Try it with the original 030 card (it's a revision B board, or 2 or something) and it fires up to the kickstart screen. Unless I put cards in.

So in other words, it works as long as nothing is attached. The CS-PPC is good, the 030 is good, the Zorro backplane is good (and recapped) as far as I know (it works all right when it works), and the original backplane is good.

I noticed when I looked with my scope that the voltage (about 4.9V without cards) had quite some ripple so I resoldered the caps, and it got better.

What I want to know is can I do anything about it? I don't want to write off a resurrectable board. I can now do SMT but most of the pads have gone so that's no good.

I suspect I just need to lower the ripple still. Does anyone have any suggestions to help my poor 4000?

Thanks to anybody who can help!

Well, getting a blank screen on boot many times is a accelerator contact problem so check the cpu slot and connector on the accelerator well for tarnishing. Use a non silicon contact cleaner on it. I have also taken a sewing needed behind the contacts to bring them out a tiny bit,but be gentle and don't go crazy here!. The power supply can also cause these symptoms-Dirty power can be as bad as low voltages-is the ripple you see within the PSU specs?..
The fact that soldering a capacitor makes things better makes me think the whole boards capacitors needs reworked. I use Panasonic brand caps personally.
I don't like to see under 4.92v on the 5v rail loaded. I have had 4000's that were picky under this voltage.I had a machine that gave me fits with a ethernet board and transciever that caused flakiness when voltage dropped.
As for using thru hole caps to repair broken pads this should work fine as long as you got a good solder job on the via the leads go through.
Double check for a bad connection in the rom sockets while you are there.
A4000's are usually quite reliable other than what users do to them :p.

mech

Spirantho 10 July 2012 08:15

in this case I feel sure the unreliable component is the user. :) Of course I know how to do it properly now, but it's a bit late. :)

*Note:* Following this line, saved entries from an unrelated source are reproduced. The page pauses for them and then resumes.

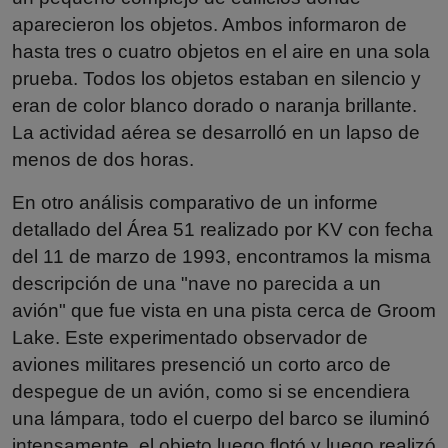
aparecieron los objetos. Ambos informaron de
hasta tres o cuatro objetos en el aire en una sola
prueba. Todos los objetos estaban en silencio y
eran de color blanco dorado o naranja brillante.
La actividad aérea se desarrolló en un lapso de
menos de dos horas.
En otro análisis comparativo de un informe
detallado del Área 51 realizado por KV con fecha
del 11 de marzo de 1993, encontramos la misma
descripción de una "nave no parecida a un
avión" que fue vista en una pista cerca de Groom
Lake. Este experimentado observador de
aviones militares presenció un corto arco de
despegue de un avión, como si se encendiera
una lámpara, todo el cuerpo del barco se iluminó
intensamente, el objeto luego flotó y luego realizó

I think I measured down to 4.7V at one point, which seems very low. I reckon the next thing to do is to take off all the 47uFs and re-do them with through-holes from the nearest solder points, rather than try to use SMTs where a track has lifted.....

Thanks for the advice, I think it's a low voltage problem. Would low ESR caps help?

Spirantho 12 July 2012 18:07

Well.. I changed all the 47uF caps. They're all through-hole, and they're all soldered properly to the solder pads _and_ the hole where possible.

The +5V line varies from 4.87V (the highest I had) down to 4.7V, when running with just the CPU card. Adding the original 4000 Zorro backplane lowered the voltage to 4.64V, enough to boot the Amiga sometimes, but not enough when other hardware is in.

Can anyone help? It's working perfectly except for this wretched voltage problem!